More interest in managing parking for events and commuters treating The Meadows as a park and ride site – something we intend to do more about once the impact of “park and pay by phone” in neighbouring industrial areas and the impact of the expansion of the tram is known and understood.
Mid-afternoon, and the buses are in a deadlock that makes no sense.
Then from the top of a double-decker, you see someone wandering through the jammed buses; then the blockage is revealed – a van, with its hazard lights on. And eastbound buses have had to manoeuvre in tight space to give westbound buses the chance to pass so as to relieve a deadlock.
Inconvenience for hundreds, triggered in next to no time at all, and it seems merely for some office equipment to be picked up.
Front page headlines, lead story, full page analysis and an editorial in the N Post today. Wow! whatever it is, it must be important!!
What it is, is that Forest fans pay £5 to park on Victoria Embankment on a home match day and County fans don’t. And people wonder why we get fed up with local newspapers.
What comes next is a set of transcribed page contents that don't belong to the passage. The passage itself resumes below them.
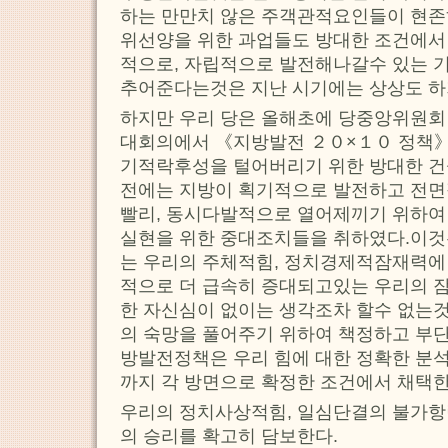
하는 만만치 않은 주객관적요인들이 현존하
위선양을 위한 과업들도 방대한 조건에서 
적으로, 자립적으로 발전해나갈수 있는 
추어준다는것은 지난 시기에는 상상도 하
하지만 우리 당은 올해초에 당중앙위원회
대회의에서 《지방발전 ２０×１０ 정책》
기적락후성을 털어버리기 위한 방대한 
전에는 지방이 획기적으로 발전하고 전면
빨리, 동시다발적으로 열어제끼기 위하여
실현을 위한 중대조치들을 취하였다.이
는 우리의 주체적힘, 정치경제적잠재력에 
적으로 더 급속히 증대되고있는 우리의 
한 자신심이 없이는 생각조차 할수 없는
의 숙망을 풀어주기 위하여 책정하고 부
방발전정책은 우리 힘에 대한 정확한 분
까지 각 방면으로 확정한 조건에서 채택
우리의 정치사상적힘, 일심단결의 불가
의 승리를 확고히 담보한다.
The thesis, as such is not correct, even recognising that in practice, that’s what happens.
Cos the criteria is actually much more along the lines of there being a commercial event taking place near the Trent Bridge that means we want some kind of patrol and control for our beautiful public park.
So if County get big gates – these days, say, a big club at home in the cup – the council may well charge for parking.
As it is, from memory, County’s average home league gate is circa 7,000 and Forest’s is circa 22,000; that’s 3 times higher. And County fans find parking opportunities to the north of their ground that is less convenient for Forest fans.
And the paper forgets to think about cricket fans visiting the Trent Bridge.
England fans turn up in big numbers and the council runs patrol and control; Outlaws 20-20 fans – the same. County cricket doesn’t need it.
So if the paper had thought about it, their charge of discrimination would relate to be Forest fans, Outlaw fans and England test fans.
But that wouldn’t make a snappy headline.